Collected data
▼▼▼

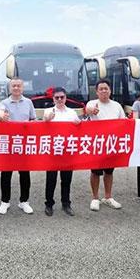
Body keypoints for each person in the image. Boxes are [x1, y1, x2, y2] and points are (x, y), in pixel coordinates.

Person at [85, 79, 126, 211]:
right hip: (97, 143)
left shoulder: (117, 105)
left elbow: (124, 122)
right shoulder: (92, 103)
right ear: (97, 92)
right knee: (95, 171)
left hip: (111, 143)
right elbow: (87, 110)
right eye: (101, 89)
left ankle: (108, 197)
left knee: (109, 171)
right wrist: (92, 111)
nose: (103, 91)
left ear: (110, 90)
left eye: (106, 88)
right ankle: (95, 198)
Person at [0, 77, 36, 215]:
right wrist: (2, 116)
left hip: (24, 143)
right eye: (13, 86)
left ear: (22, 88)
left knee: (24, 173)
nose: (16, 88)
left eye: (19, 86)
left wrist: (30, 124)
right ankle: (5, 201)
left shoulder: (29, 102)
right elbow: (0, 113)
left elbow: (33, 119)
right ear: (9, 88)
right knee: (6, 173)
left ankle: (24, 201)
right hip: (8, 143)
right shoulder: (4, 103)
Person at [42, 87, 80, 217]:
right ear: (53, 99)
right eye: (56, 97)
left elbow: (78, 130)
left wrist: (79, 124)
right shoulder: (48, 111)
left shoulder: (72, 112)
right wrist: (47, 120)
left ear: (65, 98)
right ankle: (49, 204)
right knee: (51, 179)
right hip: (53, 150)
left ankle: (66, 203)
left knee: (66, 179)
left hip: (68, 150)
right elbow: (42, 127)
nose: (59, 99)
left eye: (62, 97)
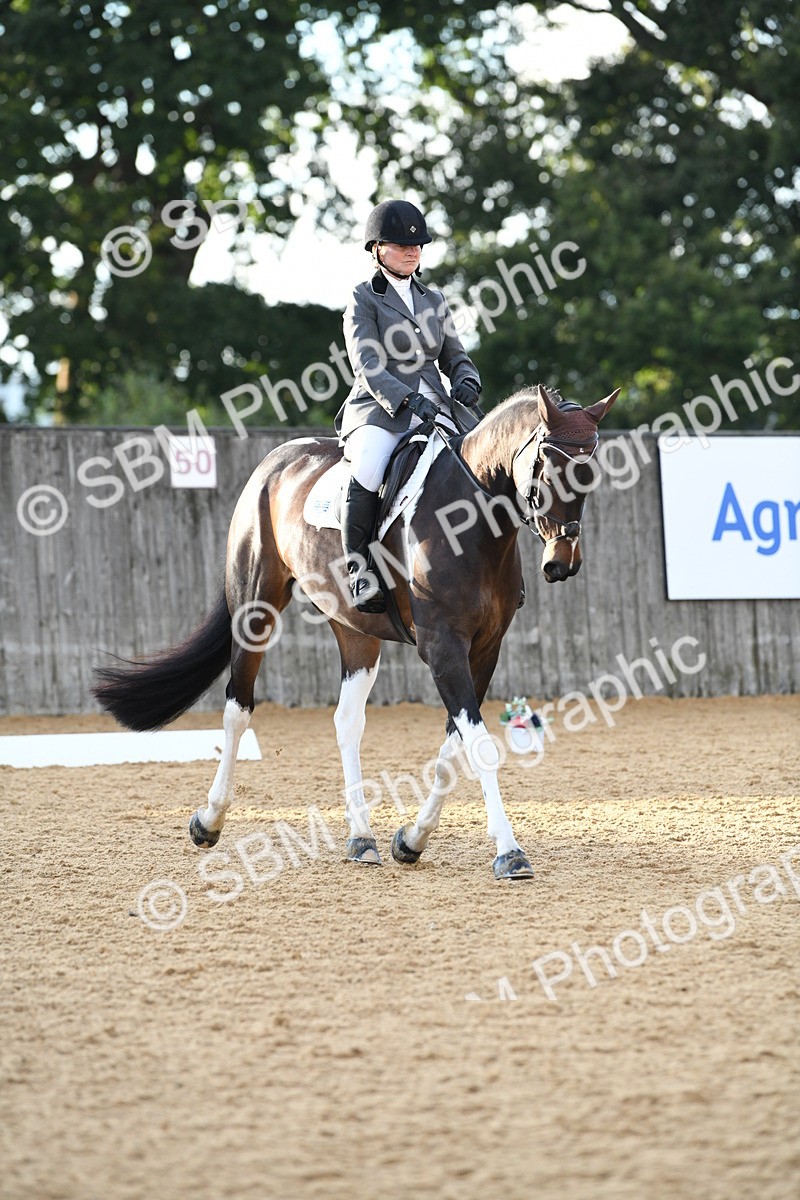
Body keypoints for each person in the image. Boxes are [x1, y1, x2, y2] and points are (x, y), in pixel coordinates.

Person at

▲▲▲

— EXERCISE DESCRIPTION —
The answer must be the data above, repeated exactly, with no pictures.

— ANSWER TO THE EXERCISE —
Body keypoints for each person in the image. Boxes are [x1, y1, x2, y2] and points are (x, y), in pixel coordinates.

Person at [85, 79, 126, 211]:
right hip: (97, 143)
left shoulder: (117, 105)
left elbow: (124, 122)
right shoulder: (92, 103)
right ear: (97, 92)
right knee: (95, 171)
left hip: (111, 143)
right elbow: (87, 110)
right eye: (101, 89)
left ankle: (108, 197)
left knee: (109, 171)
right wrist: (92, 111)
nose: (103, 91)
left ear: (110, 90)
left eye: (106, 88)
right ankle: (95, 198)
Person at [0, 77, 36, 215]:
right wrist: (2, 116)
left hip: (24, 143)
right eye: (13, 86)
left ear: (22, 88)
left knee: (24, 173)
nose: (16, 88)
left eye: (19, 86)
left wrist: (30, 124)
right ankle: (5, 201)
left shoulder: (29, 102)
right elbow: (0, 113)
left elbow: (33, 119)
right ear: (9, 88)
right knee: (6, 173)
left ankle: (24, 201)
right hip: (8, 143)
right shoulder: (4, 103)
Person at [42, 87, 80, 217]:
right ear: (53, 99)
right eye: (56, 97)
left elbow: (78, 130)
left wrist: (79, 124)
right shoulder: (48, 111)
left shoulder: (72, 112)
right wrist: (47, 120)
left ear: (65, 98)
right ankle: (49, 204)
right knee: (51, 179)
right hip: (53, 150)
left ankle: (66, 203)
left knee: (66, 179)
left hip: (68, 150)
right elbow: (42, 127)
nose: (59, 99)
left eye: (62, 97)
Body keypoints for each person in the image. Boxes are [x1, y1, x2, y2] and points are (x, y), in pixel coordinates.

Person at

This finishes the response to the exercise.